Pfahls, a former judge, was one of the high fliers of the former German capital, Bonn. After a term as head of the German domestic counter-espionage agency BfV, he became junior minister at the Defence Ministry.
After retiring from public life in 1992, he joined DaimlerChrysler as a senior executive, first in Brussels and then in Singapore. Then he simply vanished, after having been last seen in Asia, and stayed out of sight for five years, apparently with a false identity.
Germany put the man who knew some of its most sensitive secrets on the international criminal wanted list.
Pfahls stands accused of bribe-taking and failing to declare the bribe as taxable income.
The prosecution indictment says Pfahls received some EUR 2 million as a bribe from Karlheinz Schreiber, a German lobbyist believed to have set up the armoured vehicle sale.

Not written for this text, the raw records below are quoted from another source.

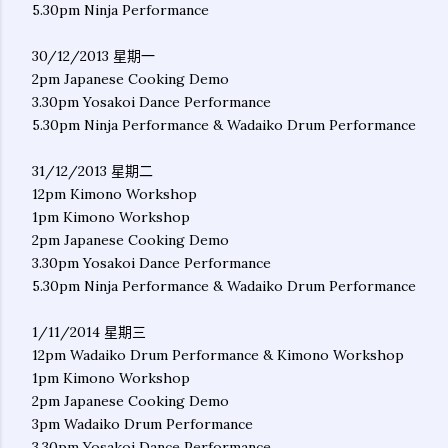
5.30pm Ninja Performance
30/12/2013 星期一
2pm Japanese Cooking Demo
3.30pm Yosakoi Dance Performance
5.30pm Ninja Performance & Wadaiko Drum Performance
31/12/2013 星期二
12pm Kimono Workshop
1pm Kimono Workshop
2pm Japanese Cooking Demo
3.30pm Yosakoi Dance Performance
5.30pm Ninja Performance & Wadaiko Drum Performance
1/11/2014 星期三
12pm Wadaiko Drum Performance & Kimono Workshop
1pm Kimono Workshop
2pm Japanese Cooking Demo
3pm Wadaiko Drum Performance
3.30pm Yosakoi Dance Performance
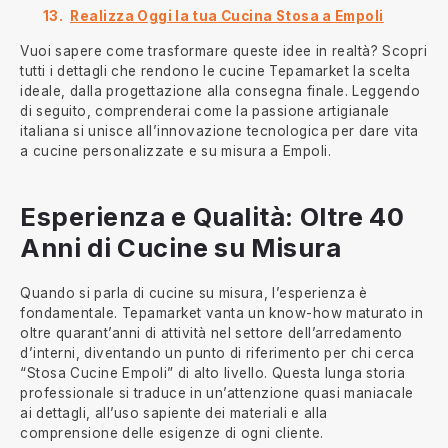
Realizza Oggi la tua Cucina Stosa a Empoli
Vuoi sapere come trasformare queste idee in realtà? Scopri
tutti i dettagli che rendono le cucine Tepamarket la scelta
ideale, dalla progettazione alla consegna finale. Leggendo
di seguito, comprenderai come la passione artigianale
italiana si unisce all’innovazione tecnologica per dare vita
a cucine personalizzate e su misura a Empoli.
Esperienza e Qualità: Oltre 40
Anni di Cucine su Misura
Quando si parla di cucine su misura, l’esperienza è
fondamentale. Tepamarket vanta un know-how maturato in
oltre quarant’anni di attività nel settore dell’arredamento
d’interni, diventando un punto di riferimento per chi cerca
“Stosa Cucine Empoli” di alto livello. Questa lunga storia
professionale si traduce in un’attenzione quasi maniacale
ai dettagli, all’uso sapiente dei materiali e alla
comprensione delle esigenze di ogni cliente.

Germany, which has strict laws against exporting arms to zones of conflict, approved a sale of 36 Fuchs armoured reconnaissance vehicles to Saudi Arabia despite high-level opposition.
The wheeled ARVs (Armed Robotic Vehicles) are designed to check battlegrounds for nuclear, biological and chemical agents before troops deploy. At the time, the Saudis were concerned that they might face a chemical attack from Iraqi dictator Saddam Hussein.
Pfahls, as a state secretary, had oversight over arms control policy and put his stamp of approval on the deal, worth about EUR 223 million, despite the fact that then foreign minister Genscher and German military leaders opposed it.